The activist fishefolk alliance Pambansang Lakas ng Kilusang Mamamalakaya ng Pilipinas (Pamalakaya) on Tuesday pressed President Benigno Simeon Aquino III to distribute urgently and for free vast hectares of fishponds and aqua farms to small fishermen through organizations and cooperatives all over the country.
In a press statement, Pamalakaya vice chairperson Salvador France estimated that there are over 8000,000 hectares of fishponds, prawn farms and aquafarms which are under the control of multinational corporations and big landlords engaged in the exportation of fishery products.
France blamed the implementation of the 25-year old Comprehensive Agrarian Reform Program (CARP) paved the way for the exemption of large-tracts of aquafarms and fishponds from distributing these fish farms to the fisheroflk organizations and cooperatives.
The Pamalakaya leader recalled that due to fatal loopholes of CARP, the landlord dominated Congress was able to pass a law that amended RA 6657 or the Comprehensive Agrarian Refrom Law (CARL) which is known as Republic Act No. 7881 or An Act Amending Certain Provisions of RA 6657, entitled An Act Instituting a Comprehensive Agrarian Reform Program to Promote Social Justice and Industrialization, Providing Mechanisms for Its Implementation, and for Other Purposes. It was enacted on February, 1995.
Under RA 7881, fishponds and prawn farms and other aquafarms used for production of fishery products for export are exempted from the implementation of CARP. France said the amendment to the equally bankrupt CARP denied some 250,000 fish workers to become agrarian reform beneficiaries and nurture these fish farms.
France noted that the big landlords and multinational corporations engaged in exportation of fish products evaded distribution of these fish farms courtesy of CARP and the amending law exempting fishponds and aquaculture farms from land and aquatic reform.
Quoting a study made by several non-government groups in local fisheries in 1995, Pamalakaya said some 50, 305 hectares of fishponds in Central Luzon, Western Visayas and Western Mindanao were exempted from distribution due to CARP and RA 7881.
The group said, for those who are leasing the lands like foreign corporations, the government allowed them to conduct aquafarming for 25 years renewable for another 10-25 years and so on and so forth under the Fishpond Lease Agremeent (FLA), which is provided under the Philippine Fisheries Code of 1998.

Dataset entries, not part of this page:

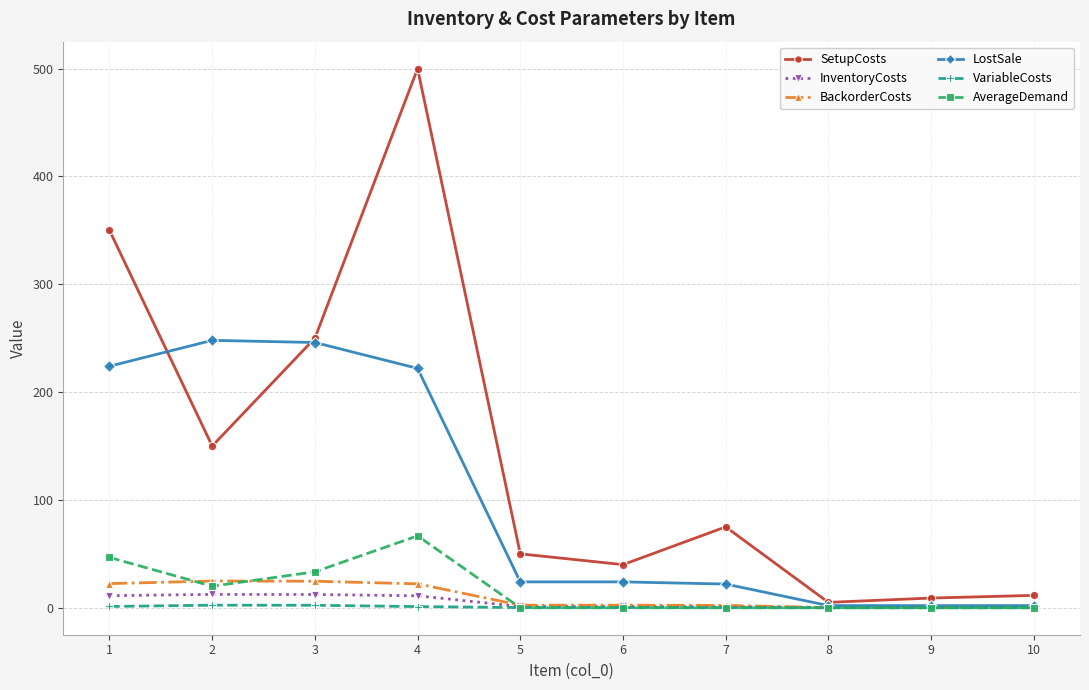

Where is the first local maximum for AverageDemand?

4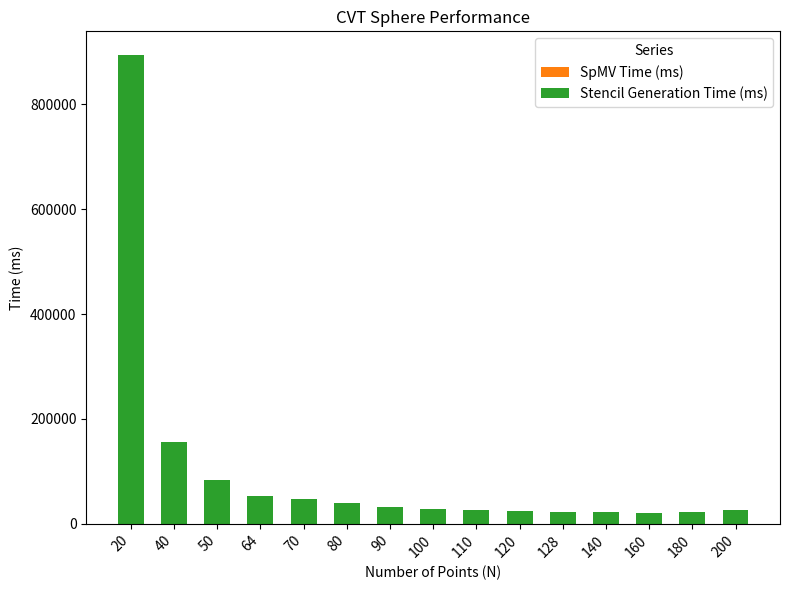

At which category is the sum across all series the highest?

20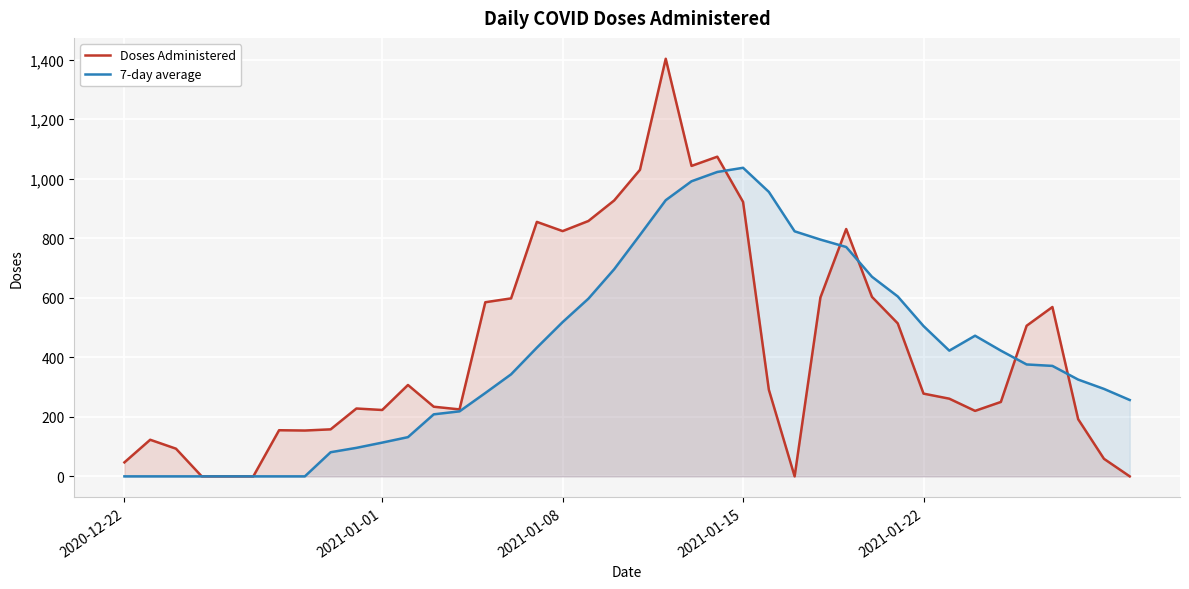

Which series has the largest range (max minus min)?

Doses Administered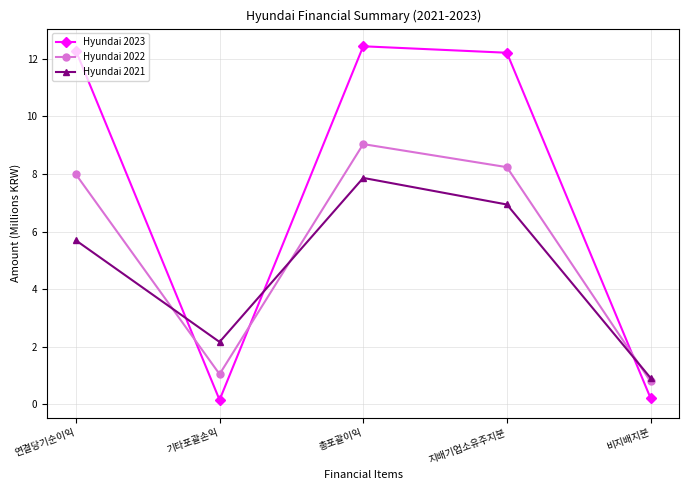

After their last crossing, which series has the higher values: Hyundai 2023 or Hyundai 2022?

Hyundai 2022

Pamalakaya is supporting the passage of Genuine Agrarian Reform Bill (GARB) authored by the late Anakpawis partylist Rep. Crispin Beltran and outgoing congressman Rafael Mariano. The bill which is having a hard time to get Congress’ nod, endorses the free distribution of fish ponds and aquafarms to fisherfolk organizations and cooperatives, while unproductive ponds will be rehabilitated for restoration to their previous state as part of the country’s marine areas.
Pamalakaya said the 25-year old CARP, the amending law RA 7881 and the Fisheries Code of 1998 also triggered the mass occupation of two of the biggest lakes in the country— Laguna Lake and Taal Lake by export-oriented fishery companies.
The group said due to the integration of the local economy to globalization and one-sided free trade, more and more fishlords, in joint venture with transnational fishing corporation and foreign investors went on resource grabbing spree, occupying almost every coastal and inland waters for mass production of fishery products for exports at the expense of people’s livelihood and marine and inland environment.
Pamalakaya said for instance, due to CARP, RA 7881, Fisheries Code and the drive for export bane industrialization, the Laguna Lake Development Authority (LLDA) for quite sometime had allowed big fish pen operators to occupy 33 percent of Laguna Lake for fish pen operations or nearly 30,000 hectares of the lake which is way beyond the allowable limit of 9,000 hectares or 10 percent of the lake area.
The militant group said the fisherfolk demand for free distribution of vast tracts of hectares of fishponds and aqua farms is legitimate, politically, morally and legally correct. Pamalakaya said the next immediate step to realize this hope for social justice is to compel the legislative branch to repeal laws such as CARP, RA 7881 and the Fisheries Code of 1998.